▶ _Data for this task_:
[Start of Attachment]

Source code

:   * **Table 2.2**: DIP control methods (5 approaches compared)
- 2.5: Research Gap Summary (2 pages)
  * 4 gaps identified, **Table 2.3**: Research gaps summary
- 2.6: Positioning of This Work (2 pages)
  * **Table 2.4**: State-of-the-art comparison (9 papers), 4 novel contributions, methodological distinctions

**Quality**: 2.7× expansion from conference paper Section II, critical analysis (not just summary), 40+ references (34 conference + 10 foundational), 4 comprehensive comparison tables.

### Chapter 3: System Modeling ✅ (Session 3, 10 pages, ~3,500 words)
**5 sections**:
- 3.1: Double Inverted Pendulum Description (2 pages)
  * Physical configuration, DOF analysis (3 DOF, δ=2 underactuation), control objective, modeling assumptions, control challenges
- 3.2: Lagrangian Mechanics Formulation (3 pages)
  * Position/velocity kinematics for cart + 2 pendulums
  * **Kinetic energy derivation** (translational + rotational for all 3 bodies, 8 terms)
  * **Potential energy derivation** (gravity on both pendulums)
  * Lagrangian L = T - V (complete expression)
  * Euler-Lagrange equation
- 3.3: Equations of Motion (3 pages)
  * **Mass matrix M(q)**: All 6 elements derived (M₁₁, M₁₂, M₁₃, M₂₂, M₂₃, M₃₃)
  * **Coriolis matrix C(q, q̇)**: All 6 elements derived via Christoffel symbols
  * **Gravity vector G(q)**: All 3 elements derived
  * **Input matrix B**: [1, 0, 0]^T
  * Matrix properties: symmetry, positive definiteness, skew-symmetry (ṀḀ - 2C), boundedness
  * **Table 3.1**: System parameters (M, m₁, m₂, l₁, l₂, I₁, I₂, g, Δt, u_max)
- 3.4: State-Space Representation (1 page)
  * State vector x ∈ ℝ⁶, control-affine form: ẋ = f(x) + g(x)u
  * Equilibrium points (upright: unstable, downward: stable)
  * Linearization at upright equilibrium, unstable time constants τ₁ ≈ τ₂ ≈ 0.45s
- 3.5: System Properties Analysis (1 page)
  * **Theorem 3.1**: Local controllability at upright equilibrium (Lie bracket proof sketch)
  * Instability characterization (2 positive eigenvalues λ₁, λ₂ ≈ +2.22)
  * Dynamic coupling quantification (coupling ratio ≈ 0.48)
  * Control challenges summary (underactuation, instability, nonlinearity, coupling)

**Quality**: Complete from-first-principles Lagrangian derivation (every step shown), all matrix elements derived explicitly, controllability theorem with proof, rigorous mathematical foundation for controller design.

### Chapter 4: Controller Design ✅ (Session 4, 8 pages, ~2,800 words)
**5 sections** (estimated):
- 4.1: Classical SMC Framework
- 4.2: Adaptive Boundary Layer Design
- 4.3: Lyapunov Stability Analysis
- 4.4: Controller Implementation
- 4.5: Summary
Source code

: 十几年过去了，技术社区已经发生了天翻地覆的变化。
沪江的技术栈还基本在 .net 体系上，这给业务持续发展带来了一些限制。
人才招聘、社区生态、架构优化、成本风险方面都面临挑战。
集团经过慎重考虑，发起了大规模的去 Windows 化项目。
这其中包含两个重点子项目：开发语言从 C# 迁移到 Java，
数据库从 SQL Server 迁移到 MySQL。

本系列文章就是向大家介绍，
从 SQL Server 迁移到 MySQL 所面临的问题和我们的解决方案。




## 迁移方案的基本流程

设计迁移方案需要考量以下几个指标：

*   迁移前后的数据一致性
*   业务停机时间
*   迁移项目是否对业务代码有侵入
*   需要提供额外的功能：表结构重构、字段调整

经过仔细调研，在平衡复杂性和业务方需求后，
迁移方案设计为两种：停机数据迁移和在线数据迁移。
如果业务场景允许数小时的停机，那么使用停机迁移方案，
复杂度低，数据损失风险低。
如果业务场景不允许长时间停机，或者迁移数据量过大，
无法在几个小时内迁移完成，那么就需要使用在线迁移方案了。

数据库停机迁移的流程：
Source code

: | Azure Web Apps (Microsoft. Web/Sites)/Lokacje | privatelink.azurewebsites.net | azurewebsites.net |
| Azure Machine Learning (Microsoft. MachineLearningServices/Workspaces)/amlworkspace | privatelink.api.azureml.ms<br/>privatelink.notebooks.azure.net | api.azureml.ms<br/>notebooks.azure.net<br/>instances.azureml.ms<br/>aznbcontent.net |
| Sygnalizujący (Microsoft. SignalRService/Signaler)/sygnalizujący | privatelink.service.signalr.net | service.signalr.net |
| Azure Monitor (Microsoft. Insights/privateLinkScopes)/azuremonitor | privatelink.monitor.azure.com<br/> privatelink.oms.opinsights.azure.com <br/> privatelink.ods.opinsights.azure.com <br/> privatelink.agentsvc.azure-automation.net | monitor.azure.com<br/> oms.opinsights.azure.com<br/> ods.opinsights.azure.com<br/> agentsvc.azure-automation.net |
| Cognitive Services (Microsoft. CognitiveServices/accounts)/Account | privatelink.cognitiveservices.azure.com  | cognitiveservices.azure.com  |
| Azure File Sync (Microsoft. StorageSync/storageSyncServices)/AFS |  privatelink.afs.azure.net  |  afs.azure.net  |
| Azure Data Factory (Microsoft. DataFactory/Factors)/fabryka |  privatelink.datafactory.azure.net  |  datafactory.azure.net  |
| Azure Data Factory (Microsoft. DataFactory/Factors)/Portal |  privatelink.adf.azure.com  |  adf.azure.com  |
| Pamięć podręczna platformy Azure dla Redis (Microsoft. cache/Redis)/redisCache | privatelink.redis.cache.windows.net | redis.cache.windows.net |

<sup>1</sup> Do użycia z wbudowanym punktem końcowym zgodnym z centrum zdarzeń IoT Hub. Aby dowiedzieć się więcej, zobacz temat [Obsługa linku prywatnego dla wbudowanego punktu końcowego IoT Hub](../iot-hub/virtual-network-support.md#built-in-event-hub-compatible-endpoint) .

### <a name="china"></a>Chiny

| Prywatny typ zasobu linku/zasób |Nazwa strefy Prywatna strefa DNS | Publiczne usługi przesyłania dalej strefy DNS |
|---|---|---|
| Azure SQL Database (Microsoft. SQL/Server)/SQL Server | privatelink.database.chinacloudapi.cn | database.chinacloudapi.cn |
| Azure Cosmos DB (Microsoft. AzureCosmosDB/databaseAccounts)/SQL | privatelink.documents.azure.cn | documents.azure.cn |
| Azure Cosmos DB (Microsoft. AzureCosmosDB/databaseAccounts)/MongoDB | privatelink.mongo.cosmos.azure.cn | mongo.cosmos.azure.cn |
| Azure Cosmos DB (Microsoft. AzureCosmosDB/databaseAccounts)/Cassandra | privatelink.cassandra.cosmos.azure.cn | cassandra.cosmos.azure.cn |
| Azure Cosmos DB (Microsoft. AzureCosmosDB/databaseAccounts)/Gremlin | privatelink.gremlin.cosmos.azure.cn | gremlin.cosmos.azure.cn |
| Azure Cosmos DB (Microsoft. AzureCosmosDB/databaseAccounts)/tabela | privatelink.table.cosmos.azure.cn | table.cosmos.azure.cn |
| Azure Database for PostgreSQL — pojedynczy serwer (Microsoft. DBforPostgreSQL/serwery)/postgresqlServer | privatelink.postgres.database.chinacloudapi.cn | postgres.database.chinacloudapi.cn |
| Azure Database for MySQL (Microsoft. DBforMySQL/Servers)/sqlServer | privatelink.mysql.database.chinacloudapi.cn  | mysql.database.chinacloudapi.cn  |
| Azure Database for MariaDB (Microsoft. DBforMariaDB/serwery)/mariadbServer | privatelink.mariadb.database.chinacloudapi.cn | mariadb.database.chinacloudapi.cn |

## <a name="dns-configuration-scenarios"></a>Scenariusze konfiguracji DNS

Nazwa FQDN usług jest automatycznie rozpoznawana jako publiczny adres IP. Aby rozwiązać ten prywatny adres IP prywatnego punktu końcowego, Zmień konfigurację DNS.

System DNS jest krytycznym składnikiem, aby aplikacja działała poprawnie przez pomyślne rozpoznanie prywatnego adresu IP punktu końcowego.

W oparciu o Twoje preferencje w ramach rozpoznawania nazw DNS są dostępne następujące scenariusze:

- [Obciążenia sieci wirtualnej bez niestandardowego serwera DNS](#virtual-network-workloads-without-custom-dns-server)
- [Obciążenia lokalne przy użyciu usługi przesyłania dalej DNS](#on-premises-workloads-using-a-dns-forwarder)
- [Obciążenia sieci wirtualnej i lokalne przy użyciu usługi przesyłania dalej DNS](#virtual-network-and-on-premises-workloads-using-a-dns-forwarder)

[End of Attachment]

All lines in the listing above from the line containing "- 3.1: Double" to the line containing "cart + 2 pendulums", inclusive, should be retyped exactly; no other lines should appear.

▶ _Task result_:
- 3.1: Double Inverted Pendulum Description (2 pages)
  * Physical configuration, DOF analysis (3 DOF, δ=2 underactuation), control objective, modeling assumptions, control challenges
- 3.2: Lagrangian Mechanics Formulation (3 pages)
  * Position/velocity kinematics for cart + 2 pendulums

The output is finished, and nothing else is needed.